### COMPITO RICHIESTO 1
Trascriva fedelmente le righe delle voci comprese tra quella che contiene "一.(20分): median 13.0, box" e la fine delle voci, entrambi gli estremi inclusi. Ometta le immagini dalla risposta.
##### TESTO DEL DOCUMENTO
Da poche ore si sono spente le luci sulle celebrazioni dell’80° anniversario del D-Day, l’ultimo decennale in cui hanno partecipato i pochi reduci sopravvissuti, ormai centenari. Ecco lì – come sempre – schierati i leader dell’Occidente a ricordare il passato e a parlare di presente. Invitato non troppo “speciale” il presidente ucraino.
L’assenza di Putin
Alle persone meno attente strideva la mancanza del presidente russo Vladimir Putin. Certo, è noto che nel 2014 e nel 2024, meno gonfio in viso, era presente a queste celebrazioni, ma giusto per ricordare il proprio ruolo (non quello della Russia) nell’arena mondiale. Quest’anno non è stato invitato per via delle contrapposizioni tra il suo Paese e l’Occidente, ma la cosa non deve figurare strana, piuttosto sarebbe stata anomala la sua presenza, nel continuum diplomatico.
Mai un leader sovietico partecipò a quella celebrazione. Lo stesso Putin nel 2019, interrogato sul perché non avesse ricevuto l’invito per il 75° anniversario, ricordò come quella data celebrasse l’apertura del “secondo fronte”: “attiro la vostra attenzione sul fatto che questo è il Secondo Fronte. Il primo è stato con noi. Se si conta il numero delle divisioni, la forza della Wehrmacht che combatté contro le truppe sovietiche sul fronte orientale e il numero delle truppe e degli equipaggiamenti che combatterono sul fronte occidentale dal 1944 in poi, allora tutto sarà chiaro”.
##########
### COMPITO RICHIESTO 2
Secondo il testo sul D-Day, quale anniversario si è appena celebrato?
##### MATERIALE DI RIFERIMENTO
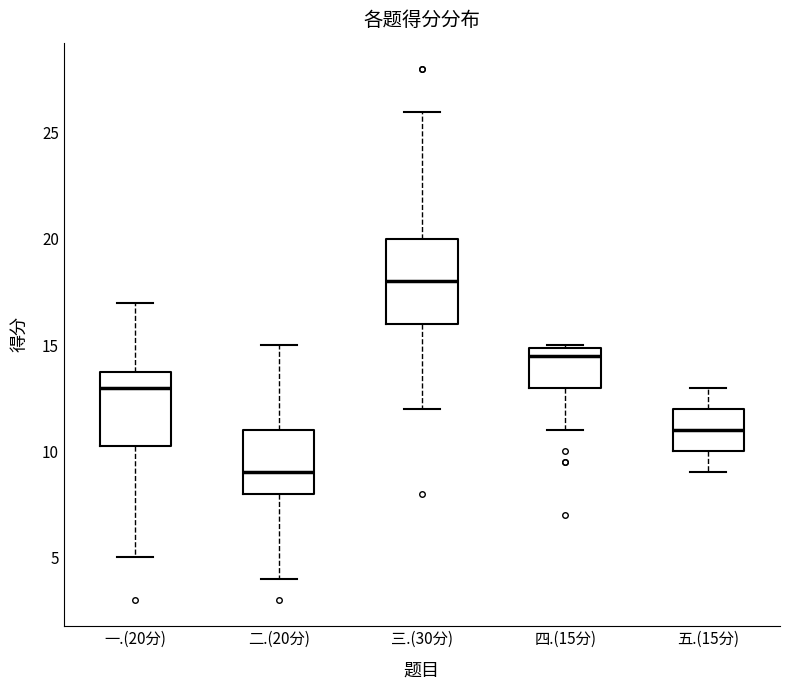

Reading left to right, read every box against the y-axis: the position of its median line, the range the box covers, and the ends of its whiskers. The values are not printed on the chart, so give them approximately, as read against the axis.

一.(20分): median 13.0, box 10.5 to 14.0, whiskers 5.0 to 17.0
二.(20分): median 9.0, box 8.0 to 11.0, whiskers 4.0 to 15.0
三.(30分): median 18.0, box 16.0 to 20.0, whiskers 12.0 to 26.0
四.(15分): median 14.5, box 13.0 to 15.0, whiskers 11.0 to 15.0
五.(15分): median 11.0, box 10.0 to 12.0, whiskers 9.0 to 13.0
##########
### RISPOSTA 1
一.(20分): median 13.0, box 10.5 to 14.0, whiskers 5.0 to 17.0
二.(20分): median 9.0, box 8.0 to 11.0, whiskers 4.0 to 15.0
三.(30分): median 18.0, box 16.0 to 20.0, whiskers 12.0 to 26.0
四.(15分): median 14.5, box 13.0 to 15.0, whiskers 11.0 to 15.0
五.(15分): median 11.0, box 10.0 to 12.0, whiskers 9.0 to 13.0

### RISPOSTA 2
L'80° anniversario del D-Day.